----- Study material -----
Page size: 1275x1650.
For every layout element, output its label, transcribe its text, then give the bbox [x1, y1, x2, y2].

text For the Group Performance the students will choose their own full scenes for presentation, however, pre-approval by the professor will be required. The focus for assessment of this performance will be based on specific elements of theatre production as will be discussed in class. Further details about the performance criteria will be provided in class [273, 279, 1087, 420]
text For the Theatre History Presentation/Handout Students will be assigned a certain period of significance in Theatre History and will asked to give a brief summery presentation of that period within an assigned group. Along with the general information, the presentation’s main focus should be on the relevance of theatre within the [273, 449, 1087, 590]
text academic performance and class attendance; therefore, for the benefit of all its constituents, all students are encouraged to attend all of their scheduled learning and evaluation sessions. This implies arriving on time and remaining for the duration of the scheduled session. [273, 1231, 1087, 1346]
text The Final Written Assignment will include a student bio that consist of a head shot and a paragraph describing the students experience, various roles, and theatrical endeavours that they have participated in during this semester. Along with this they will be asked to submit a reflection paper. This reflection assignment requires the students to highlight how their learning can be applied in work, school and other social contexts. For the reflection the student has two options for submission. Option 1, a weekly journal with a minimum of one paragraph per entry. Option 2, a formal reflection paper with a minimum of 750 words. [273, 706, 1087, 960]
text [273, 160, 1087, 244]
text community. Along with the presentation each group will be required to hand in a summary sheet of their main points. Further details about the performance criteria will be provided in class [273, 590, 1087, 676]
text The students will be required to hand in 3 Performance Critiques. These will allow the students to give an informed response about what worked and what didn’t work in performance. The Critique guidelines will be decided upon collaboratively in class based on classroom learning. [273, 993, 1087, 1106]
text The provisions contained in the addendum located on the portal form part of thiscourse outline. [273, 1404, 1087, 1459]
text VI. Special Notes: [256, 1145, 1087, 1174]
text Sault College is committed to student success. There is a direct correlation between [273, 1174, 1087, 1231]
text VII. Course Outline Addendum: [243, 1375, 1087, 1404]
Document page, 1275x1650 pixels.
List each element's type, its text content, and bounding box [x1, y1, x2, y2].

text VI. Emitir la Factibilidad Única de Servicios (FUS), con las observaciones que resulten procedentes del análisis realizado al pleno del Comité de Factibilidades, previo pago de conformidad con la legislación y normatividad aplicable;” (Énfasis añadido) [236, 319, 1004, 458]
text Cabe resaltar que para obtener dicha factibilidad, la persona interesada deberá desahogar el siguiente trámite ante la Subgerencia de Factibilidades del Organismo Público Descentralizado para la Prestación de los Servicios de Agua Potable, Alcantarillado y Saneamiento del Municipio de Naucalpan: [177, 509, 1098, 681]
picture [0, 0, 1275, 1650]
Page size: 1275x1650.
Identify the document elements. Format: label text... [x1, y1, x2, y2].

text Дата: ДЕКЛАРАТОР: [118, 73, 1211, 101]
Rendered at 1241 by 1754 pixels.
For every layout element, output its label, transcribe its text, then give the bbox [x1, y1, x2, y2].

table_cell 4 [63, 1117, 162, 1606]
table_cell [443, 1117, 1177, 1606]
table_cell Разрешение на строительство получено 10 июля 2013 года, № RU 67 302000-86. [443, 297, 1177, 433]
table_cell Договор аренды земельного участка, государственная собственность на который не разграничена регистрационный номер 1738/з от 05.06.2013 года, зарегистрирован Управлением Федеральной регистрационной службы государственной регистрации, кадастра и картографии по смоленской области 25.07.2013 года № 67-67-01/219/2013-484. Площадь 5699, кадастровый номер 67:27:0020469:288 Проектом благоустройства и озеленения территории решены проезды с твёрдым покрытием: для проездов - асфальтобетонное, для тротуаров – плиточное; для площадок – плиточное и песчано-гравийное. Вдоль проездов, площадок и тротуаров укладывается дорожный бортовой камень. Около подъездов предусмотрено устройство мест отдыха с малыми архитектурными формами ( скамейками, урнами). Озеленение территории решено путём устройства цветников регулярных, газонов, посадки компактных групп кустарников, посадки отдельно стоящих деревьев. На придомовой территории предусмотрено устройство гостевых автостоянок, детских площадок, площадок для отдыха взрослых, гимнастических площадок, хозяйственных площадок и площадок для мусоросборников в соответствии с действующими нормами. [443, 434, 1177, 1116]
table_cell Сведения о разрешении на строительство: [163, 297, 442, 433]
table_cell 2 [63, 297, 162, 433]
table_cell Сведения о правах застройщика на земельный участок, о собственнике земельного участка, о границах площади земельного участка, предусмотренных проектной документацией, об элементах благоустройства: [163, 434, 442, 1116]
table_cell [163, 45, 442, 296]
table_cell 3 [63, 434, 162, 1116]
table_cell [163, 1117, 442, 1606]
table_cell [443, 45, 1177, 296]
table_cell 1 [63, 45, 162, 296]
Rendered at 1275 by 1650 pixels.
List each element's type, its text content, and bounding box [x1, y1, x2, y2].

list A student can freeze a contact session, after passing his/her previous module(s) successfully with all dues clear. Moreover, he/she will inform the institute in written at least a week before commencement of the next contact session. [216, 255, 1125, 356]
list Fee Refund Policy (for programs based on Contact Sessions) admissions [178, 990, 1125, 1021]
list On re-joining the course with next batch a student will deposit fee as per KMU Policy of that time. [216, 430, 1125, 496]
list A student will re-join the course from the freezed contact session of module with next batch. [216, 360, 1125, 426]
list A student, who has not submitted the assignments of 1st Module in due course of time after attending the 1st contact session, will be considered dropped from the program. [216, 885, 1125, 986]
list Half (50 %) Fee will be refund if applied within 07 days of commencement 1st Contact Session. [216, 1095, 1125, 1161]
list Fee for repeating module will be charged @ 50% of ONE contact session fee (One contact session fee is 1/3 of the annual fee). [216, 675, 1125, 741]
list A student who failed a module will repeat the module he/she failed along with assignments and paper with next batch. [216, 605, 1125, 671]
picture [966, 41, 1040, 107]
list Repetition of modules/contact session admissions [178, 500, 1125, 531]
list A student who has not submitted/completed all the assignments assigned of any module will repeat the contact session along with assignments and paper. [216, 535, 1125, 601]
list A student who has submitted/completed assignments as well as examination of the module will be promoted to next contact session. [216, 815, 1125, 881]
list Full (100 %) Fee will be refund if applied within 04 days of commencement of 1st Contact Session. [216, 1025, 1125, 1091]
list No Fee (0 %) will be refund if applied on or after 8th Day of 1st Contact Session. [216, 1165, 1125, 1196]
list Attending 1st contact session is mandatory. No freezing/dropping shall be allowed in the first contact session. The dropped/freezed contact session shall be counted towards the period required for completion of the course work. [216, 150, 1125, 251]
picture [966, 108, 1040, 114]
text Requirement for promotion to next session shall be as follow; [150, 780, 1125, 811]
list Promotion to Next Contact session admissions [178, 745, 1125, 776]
-----
**Task statement**
Among the lines of the data, identify those with the word "from". Copy each of them.

**Output**
list A student will re-join the course from the freezed contact session of module with next batch. [216, 360, 1125, 426]
list A student, who has not submitted the assignments of 1st Module in due course of time after attending the 1st contact session, will be considered dropped from the program. [216, 885, 1125, 986]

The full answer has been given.